We will talk more about what Quarto is in the next episode. Still, in a nutshell, quarto documents enable you to blend your analysis and the story associated with it by mixing text (using the markdown syntax) and executable code. You can render those documents in various formats (HTML, Docx, etc.), binding documentation, code, and outputs such as figures. It is an excellent vector for reproducibility as it makes it easy to update your results according to new information. For example, if you find new data, you can re-render the Quarto with the latest data, and the plots and other computed outputs will update accordingly.

Why is it called Quarto?

Developers picked a name that had meaning in the history of publishing and landed on Quarto, the format of a book or pamphlet produced from full sheets printed with eight pages of text, four to a side, then folded twice to make four leaves.

Why Quarto and not R Markdown?

As noted before, Quarto is the next generation of R Markdown, which was the subject of a previous workshop see Reproducible Publications with RStudio and the anatomy of .rmd and .qmd files are very similar. So why move to Quarto? While compatible with Python (and bash, Julia, C, SQL), R Markdown was designed primarily for R users. Quarto does not require R. Quarto runs computations into separate pluggable language “engine,” which helps make this cross-language functionality easier to support and reduces infrastructure intensity with built-in applications. In addition, because Quarto is designed to be compatible with existing formats, you can render most existing .Rmd and Jupyter Notebooks with Quarto without modification. This low-pain process helps the transition to Quarto.

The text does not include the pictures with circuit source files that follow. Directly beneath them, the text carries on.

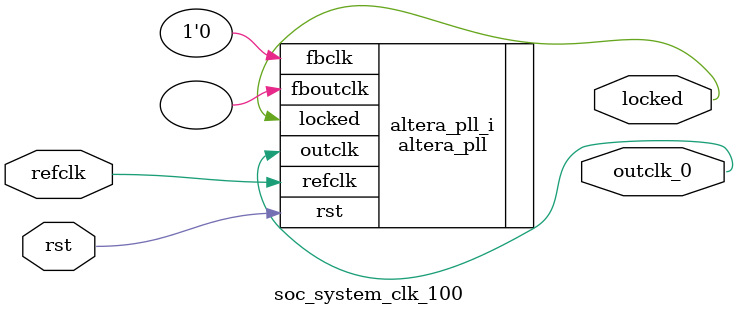
<source format=v>
`timescale 1ns/10ps
module  soc_system_clk_100(

	// interface 'refclk'
	input wire refclk,

	// interface 'reset'
	input wire rst,

	// interface 'outclk0'
	output wire outclk_0,

	// interface 'locked'
	output wire locked
);

	altera_pll #(
		.fractional_vco_multiplier("false"),
		.reference_clock_frequency("100.0 MHz"),
		.operation_mode("direct"),
		.number_of_clocks(1),
		.output_clock_frequency0("100.000000 MHz"),
		.phase_shift0("0 ps"),
		.duty_cycle0(50),
		.output_clock_frequency1("0 MHz"),
		.phase_shift1("0 ps"),
		.duty_cycle1(50),
		.output_clock_frequency2("0 MHz"),
		.phase_shift2("0 ps"),
		.duty_cycle2(50),
		.output_clock_frequency3("0 MHz"),
		.phase_shift3("0 ps"),
		.duty_cycle3(50),
		.output_clock_frequency4("0 MHz"),
		.phase_shift4("0 ps"),
		.duty_cycle4(50),
		.output_clock_frequency5("0 MHz"),
		.phase_shift5("0 ps"),
		.duty_cycle5(50),
		.output_clock_frequency6("0 MHz"),
		.phase_shift6("0 ps"),
		.duty_cycle6(50),
		.output_clock_frequency7("0 MHz"),
		.phase_shift7("0 ps"),
		.duty_cycle7(50),
		.output_clock_frequency8("0 MHz"),
		.phase_shift8("0 ps"),
		.duty_cycle8(50),
		.output_clock_frequency9("0 MHz"),
		.phase_shift9("0 ps"),
		.duty_cycle9(50),
		.output_clock_frequency10("0 MHz"),
		.phase_shift10("0 ps"),
		.duty_cycle10(50),
		.output_clock_frequency11("0 MHz"),
		.phase_shift11("0 ps"),
		.duty_cycle11(50),
		.output_clock_frequency12("0 MHz"),
		.phase_shift12("0 ps"),
		.duty_cycle12(50),
		.output_clock_frequency13("0 MHz"),
		.phase_shift13("0 ps"),
		.duty_cycle13(50),
		.output_clock_frequency14("0 MHz"),
		.phase_shift14("0 ps"),
		.duty_cycle14(50),
		.output_clock_frequency15("0 MHz"),
		.phase_shift15("0 ps"),
		.duty_cycle15(50),
		.output_clock_frequency16("0 MHz"),
		.phase_shift16("0 ps"),
		.duty_cycle16(50),
		.output_clock_frequency17("0 MHz"),
		.phase_shift17("0 ps"),
		.duty_cycle17(50),
		.pll_type("General"),
		.pll_subtype("General")
	) altera_pll_i (
		.rst	(rst),
		.outclk	({outclk_0}),
		.locked	(locked),
		.fboutclk	( ),
		.fbclk	(1'b0),
		.refclk	(refclk)
	);
endmodule


</source>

A Note About the Workshop Example

Our goal is that by the end of this workshop, you can create a reproducible report using the data and code we will provide. Throughout this workshop, we will be using a shorter and adapted version of the data paper:

Nitsch, F. J., Sellitto, M., & Kalenscher, T. (2021). Trier social stress test and food-choice: Behavioral, self-report & hormonal data. Data in brief, 37, 107245. https://doi.org/10.1016/j.dib.2021.107245.

We will also be using a simplified version of the project directory containing data files and scripts published by the authors on Open Science Framework: https://doi.org/10.17605/OSF.IO/6MVQ7.

The adapted paper template and project directory are used exclusively for instruction purposes with permission from the authors.

Key Points

  • Reproducible research is key for scientific advancement.

  • RStudio can help you to organize, have better control over, and produce reproducible research.